§ **PROBLEM REQUIREMENTS**
Could you rewrite every line of the material below as a JSON list of strings, one string per line, leaving out any blank lines?

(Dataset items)
__________________________________________________
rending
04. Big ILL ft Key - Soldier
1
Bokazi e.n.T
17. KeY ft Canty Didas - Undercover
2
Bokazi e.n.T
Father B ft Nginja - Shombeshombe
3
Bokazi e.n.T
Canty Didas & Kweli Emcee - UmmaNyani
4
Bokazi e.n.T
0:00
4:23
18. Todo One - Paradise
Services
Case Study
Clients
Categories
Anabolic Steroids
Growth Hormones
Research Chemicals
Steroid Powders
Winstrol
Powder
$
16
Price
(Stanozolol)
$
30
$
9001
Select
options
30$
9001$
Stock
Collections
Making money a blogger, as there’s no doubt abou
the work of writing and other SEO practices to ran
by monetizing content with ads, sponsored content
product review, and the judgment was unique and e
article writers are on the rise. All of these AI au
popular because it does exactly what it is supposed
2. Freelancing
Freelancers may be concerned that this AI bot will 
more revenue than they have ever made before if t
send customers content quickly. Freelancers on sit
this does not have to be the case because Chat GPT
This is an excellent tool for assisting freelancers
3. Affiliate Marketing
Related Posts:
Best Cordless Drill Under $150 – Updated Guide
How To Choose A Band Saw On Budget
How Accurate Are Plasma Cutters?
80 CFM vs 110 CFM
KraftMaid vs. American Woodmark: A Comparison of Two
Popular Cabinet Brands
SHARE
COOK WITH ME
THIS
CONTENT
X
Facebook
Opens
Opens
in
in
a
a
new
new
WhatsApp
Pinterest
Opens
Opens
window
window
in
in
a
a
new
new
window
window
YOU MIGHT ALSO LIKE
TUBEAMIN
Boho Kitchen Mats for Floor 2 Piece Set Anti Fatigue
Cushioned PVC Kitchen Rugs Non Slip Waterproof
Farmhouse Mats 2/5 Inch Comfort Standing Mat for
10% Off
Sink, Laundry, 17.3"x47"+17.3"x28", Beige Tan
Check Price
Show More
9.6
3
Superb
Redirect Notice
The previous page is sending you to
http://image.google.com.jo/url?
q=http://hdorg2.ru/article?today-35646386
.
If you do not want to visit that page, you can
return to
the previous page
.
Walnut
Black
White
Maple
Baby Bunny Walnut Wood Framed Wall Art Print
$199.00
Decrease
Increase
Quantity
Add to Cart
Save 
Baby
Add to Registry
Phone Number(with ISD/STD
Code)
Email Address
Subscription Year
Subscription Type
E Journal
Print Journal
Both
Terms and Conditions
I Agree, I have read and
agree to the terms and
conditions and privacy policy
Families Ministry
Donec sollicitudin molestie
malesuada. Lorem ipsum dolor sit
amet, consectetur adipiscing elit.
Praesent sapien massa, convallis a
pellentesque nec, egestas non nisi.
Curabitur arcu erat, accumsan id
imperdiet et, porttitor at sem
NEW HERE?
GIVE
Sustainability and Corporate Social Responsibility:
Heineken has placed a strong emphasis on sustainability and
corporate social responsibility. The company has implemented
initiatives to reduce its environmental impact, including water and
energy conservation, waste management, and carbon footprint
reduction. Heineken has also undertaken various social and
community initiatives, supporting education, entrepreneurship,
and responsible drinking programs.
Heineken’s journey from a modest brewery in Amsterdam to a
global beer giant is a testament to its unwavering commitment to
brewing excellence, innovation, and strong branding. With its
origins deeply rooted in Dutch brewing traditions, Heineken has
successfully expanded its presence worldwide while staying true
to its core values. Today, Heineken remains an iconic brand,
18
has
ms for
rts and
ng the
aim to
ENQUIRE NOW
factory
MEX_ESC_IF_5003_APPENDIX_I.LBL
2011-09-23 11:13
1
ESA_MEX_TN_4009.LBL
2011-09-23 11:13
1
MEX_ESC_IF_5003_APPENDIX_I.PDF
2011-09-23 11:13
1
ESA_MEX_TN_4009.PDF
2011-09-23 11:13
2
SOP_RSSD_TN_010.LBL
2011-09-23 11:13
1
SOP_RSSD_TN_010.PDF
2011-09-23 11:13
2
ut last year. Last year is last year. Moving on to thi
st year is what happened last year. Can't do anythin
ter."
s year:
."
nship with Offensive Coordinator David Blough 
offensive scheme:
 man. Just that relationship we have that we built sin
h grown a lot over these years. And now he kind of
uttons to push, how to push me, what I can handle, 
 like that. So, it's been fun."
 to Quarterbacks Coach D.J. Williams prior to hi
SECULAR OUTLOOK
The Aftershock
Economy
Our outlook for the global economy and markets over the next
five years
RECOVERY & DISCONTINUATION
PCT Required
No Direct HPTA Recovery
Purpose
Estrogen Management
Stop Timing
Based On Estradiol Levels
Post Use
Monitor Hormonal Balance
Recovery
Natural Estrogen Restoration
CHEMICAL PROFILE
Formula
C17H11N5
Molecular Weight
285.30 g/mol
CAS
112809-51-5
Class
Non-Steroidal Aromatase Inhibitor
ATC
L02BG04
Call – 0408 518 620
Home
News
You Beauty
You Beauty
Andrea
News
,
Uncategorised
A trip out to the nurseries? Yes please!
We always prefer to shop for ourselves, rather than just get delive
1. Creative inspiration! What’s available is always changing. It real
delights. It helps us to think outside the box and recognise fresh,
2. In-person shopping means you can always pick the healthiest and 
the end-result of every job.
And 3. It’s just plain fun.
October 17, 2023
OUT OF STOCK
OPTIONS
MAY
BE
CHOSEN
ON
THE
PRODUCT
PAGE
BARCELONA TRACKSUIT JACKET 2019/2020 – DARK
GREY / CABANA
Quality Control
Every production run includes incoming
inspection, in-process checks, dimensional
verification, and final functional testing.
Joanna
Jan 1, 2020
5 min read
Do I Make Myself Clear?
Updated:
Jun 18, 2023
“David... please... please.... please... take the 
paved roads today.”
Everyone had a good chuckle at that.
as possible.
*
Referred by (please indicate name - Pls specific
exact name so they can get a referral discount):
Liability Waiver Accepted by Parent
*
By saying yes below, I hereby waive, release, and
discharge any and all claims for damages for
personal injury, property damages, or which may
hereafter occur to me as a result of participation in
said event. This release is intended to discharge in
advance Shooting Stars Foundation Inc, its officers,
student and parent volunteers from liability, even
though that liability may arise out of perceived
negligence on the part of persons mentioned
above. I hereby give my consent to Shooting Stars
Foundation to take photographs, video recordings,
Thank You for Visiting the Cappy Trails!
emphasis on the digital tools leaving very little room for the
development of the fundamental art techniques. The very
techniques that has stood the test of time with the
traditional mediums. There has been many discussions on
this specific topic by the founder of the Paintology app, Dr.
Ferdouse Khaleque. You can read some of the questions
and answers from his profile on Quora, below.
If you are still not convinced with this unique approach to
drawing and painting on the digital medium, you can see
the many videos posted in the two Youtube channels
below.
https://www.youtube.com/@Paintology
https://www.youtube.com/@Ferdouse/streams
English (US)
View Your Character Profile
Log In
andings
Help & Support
__________________________________________________
§ **REPLY TO THE TASK**
[
  "rending",
  "04. Big ILL ft Key - Soldier",
  "1",
  "Bokazi e.n.T",
  "17. KeY ft Canty Didas - Undercover",
  "2",
  "Bokazi e.n.T",
  "Father B ft Nginja - Shombeshombe",
  "3",
  "Bokazi e.n.T",
  "Canty Didas & Kweli Emcee - UmmaNyani",
  "4",
  "Bokazi e.n.T",
  "0:00",
  "4:23",
  "18. Todo One - Paradise",
  "Services",
  "Case Study",
  "Clients",
  "Categories",
  "Anabolic Steroids",
  "Growth Hormones",
  "Research Chemicals",
  "Steroid Powders",
  "Winstrol",
  "Powder",
  "$",
  "16",
  "Price",
  "(Stanozolol)",
  "$",
  "30",
  "$",
  "9001",
  "Select",
  "options",
  "30$",
  "9001$",
  "Stock",
  "Collections",
  "Making money a blogger, as there’s no doubt abou",
  "the work of writing and other SEO practices to ran",
  "by monetizing content with ads, sponsored content",
  "product review, and the judgment was unique and e",
  "article writers are on the rise. All of these AI au",
  "popular because it does exactly what it is supposed",
  "2. Freelancing",
  "Freelancers may be concerned that this AI bot will ",
  "more revenue than they have ever made before if t",
  "send customers content quickly. Freelancers on sit",
  "this does not have to be the case because Chat GPT",
  "This is an excellent tool for assisting freelancers",
  "3. Affiliate Marketing",
  "Related Posts:",
  "Best Cordless Drill Under $150 – Updated Guide",
  "How To Choose A Band Saw On Budget",
  "How Accurate Are Plasma Cutters?",
  "80 CFM vs 110 CFM",
  "KraftMaid vs. American Woodmark: A Comparison of Two",
  "Popular Cabinet Brands",
  "SHARE",
  "COOK WITH ME",
  "THIS",
  "CONTENT",
  "X",
  "Facebook",
  "Opens",
  "Opens",
  "in",
  "in",
  "a",
  "a",
  "new",
  "new",
  "WhatsApp",
  "Pinterest",
  "Opens",
  "Opens",
  "window",
  "window",
  "in",
  "in",
  "a",
  "a",
  "new",
  "new",
  "window",
  "window",
  "YOU MIGHT ALSO LIKE",
  "TUBEAMIN",
  "Boho Kitchen Mats for Floor 2 Piece Set Anti Fatigue",
  "Cushioned PVC Kitchen Rugs Non Slip Waterproof",
  "Farmhouse Mats 2/5 Inch Comfort Standing Mat for",
  "10% Off",
  "Sink, Laundry, 17.3\"x47\"+17.3\"x28\", Beige Tan",
  "Check Price",
  "Show More",
  "9.6",
  "3",
  "Superb",
  "Redirect Notice",
  "The previous page is sending you to",
  "http://image.google.com.jo/url?",
  "q=http://hdorg2.ru/article?today-35646386",
  ".",
  "If you do not want to visit that page, you can",
  "return to",
  "the previous page",
  ".",
  "Walnut",
  "Black",
  "White",
  "Maple",
  "Baby Bunny Walnut Wood Framed Wall Art Print",
  "$199.00",
  "Decrease",
  "Increase",
  "Quantity",
  "Add to Cart",
  "Save ",
  "Baby",
  "Add to Registry",
  "Phone Number(with ISD/STD",
  "Code)",
  "Email Address",
  "Subscription Year",
  "Subscription Type",
  "E Journal",
  "Print Journal",
  "Both",
  "Terms and Conditions",
  "I Agree, I have read and",
  "agree to the terms and",
  "conditions and privacy policy",
  "Families Ministry",
  "Donec sollicitudin molestie",
  "malesuada. Lorem ipsum dolor sit",
  "amet, consectetur adipiscing elit.",
  "Praesent sapien massa, convallis a",
  "pellentesque nec, egestas non nisi.",
  "Curabitur arcu erat, accumsan id",
  "imperdiet et, porttitor at sem",
  "NEW HERE?",
  "GIVE",
  "Sustainability and Corporate Social Responsibility:",
  "Heineken has placed a strong emphasis on sustainability and",
  "corporate social responsibility. The company has implemented",
  "initiatives to reduce its environmental impact, including water and",
  "energy conservation, waste management, and carbon footprint",
  "reduction. Heineken has also undertaken various social and",
  "community initiatives, supporting education, entrepreneurship,",
  "and responsible drinking programs.",
  "Heineken’s journey from a modest brewery in Amsterdam to a",
  "global beer giant is a testament to its unwavering commitment to",
  "brewing excellence, innovation, and strong branding. With its",
  "origins deeply rooted in Dutch brewing traditions, Heineken has",
  "successfully expanded its presence worldwide while staying true",
  "to its core values. Today, Heineken remains an iconic brand,",
  "18",
  "has",
  "ms for",
  "rts and",
  "ng the",
  "aim to",
  "ENQUIRE NOW",
  "factory",
  "MEX_ESC_IF_5003_APPENDIX_I.LBL",
  "2011-09-23 11:13",
  "1",
  "ESA_MEX_TN_4009.LBL",
  "2011-09-23 11:13",
  "1",
  "MEX_ESC_IF_5003_APPENDIX_I.PDF",
  "2011-09-23 11:13",
  "1",
  "ESA_MEX_TN_4009.PDF",
  "2011-09-23 11:13",
  "2",
  "SOP_RSSD_TN_010.LBL",
  "2011-09-23 11:13",
  "1",
  "SOP_RSSD_TN_010.PDF",
  "2011-09-23 11:13",
  "2",
  "ut last year. Last year is last year. Moving on to thi",
  "st year is what happened last year. Can't do anythin",
  "ter.\"",
  "s year:",
  ".\"",
  "nship with Offensive Coordinator David Blough ",
  "offensive scheme:",
  " man. Just that relationship we have that we built sin",
  "h grown a lot over these years. And now he kind of",
  "uttons to push, how to push me, what I can handle, ",
  " like that. So, it's been fun.\"",
  " to Quarterbacks Coach D.J. Williams prior to hi",
  "SECULAR OUTLOOK",
  "The Aftershock",
  "Economy",
  "Our outlook for the global economy and markets over the next",
  "five years",
  "RECOVERY & DISCONTINUATION",
  "PCT Required",
  "No Direct HPTA Recovery",
  "Purpose",
  "Estrogen Management",
  "Stop Timing",
  "Based On Estradiol Levels",
  "Post Use",
  "Monitor Hormonal Balance",
  "Recovery",
  "Natural Estrogen Restoration",
  "CHEMICAL PROFILE",
  "Formula",
  "C17H11N5",
  "Molecular Weight",
  "285.30 g/mol",
  "CAS",
  "112809-51-5",
  "Class",
  "Non-Steroidal Aromatase Inhibitor",
  "ATC",
  "L02BG04",
  "Call – 0408 518 620",
  "Home",
  "News",
  "You Beauty",
  "You Beauty",
  "Andrea",
  "News",
  ",",
  "Uncategorised",
  "A trip out to the nurseries? Yes please!",
  "We always prefer to shop for ourselves, rather than just get delive",
  "1. Creative inspiration! What’s available is always changing. It real",
  "delights. It helps us to think outside the box and recognise fresh,",
  "2. In-person shopping means you can always pick the healthiest and ",
  "the end-result of every job.",
  "And 3. It’s just plain fun.",
  "October 17, 2023",
  "OUT OF STOCK",
  "OPTIONS",
  "MAY",
  "BE",
  "CHOSEN",
  "ON",
  "THE",
  "PRODUCT",
  "PAGE",
  "BARCELONA TRACKSUIT JACKET 2019/2020 – DARK",
  "GREY / CABANA",
  "Quality Control",
  "Every production run includes incoming",
  "inspection, in-process checks, dimensional",
  "verification, and final functional testing.",
  "Joanna",
  "Jan 1, 2020",
  "5 min read",
  "Do I Make Myself Clear?",
  "Updated:",
  "Jun 18, 2023",
  "“David... please... please.... please... take the ",
  "paved roads today.”",
  "Everyone had a good chuckle at that.",
  "as possible.",
  "*",
  "Referred by (please indicate name - Pls specific",
  "exact name so they can get a referral discount):",
  "Liability Waiver Accepted by Parent",
  "*",
  "By saying yes below, I hereby waive, release, and",
  "discharge any and all claims for damages for",
  "personal injury, property damages, or which may",
  "hereafter occur to me as a result of participation in",
  "said event. This release is intended to discharge in",
  "advance Shooting Stars Foundation Inc, its officers,",
  "student and parent volunteers from liability, even",
  "though that liability may arise out of perceived",
  "negligence on the part of persons mentioned",
  "above. I hereby give my consent to Shooting Stars",
  "Foundation to take photographs, video recordings,",
  "Thank You for Visiting the Cappy Trails!",
  "emphasis on the digital tools leaving very little room for the",
  "development of the fundamental art techniques. The very",
  "techniques that has stood the test of time with the",
  "traditional mediums. There has been many discussions on",
  "this specific topic by the founder of the Paintology app, Dr.",
  "Ferdouse Khaleque. You can read some of the questions",
  "and answers from his profile on Quora, below.",
  "If you are still not convinced with this unique approach to",
  "drawing and painting on the digital medium, you can see",
  "the many videos posted in the two Youtube channels",
  "below.",
  "https://www.youtube.com/@Paintology",
  "https://www.youtube.com/@Ferdouse/streams",
  "English (US)",
  "View Your Character Profile",
  "Log In",
  "andings",
  "Help & Support"
]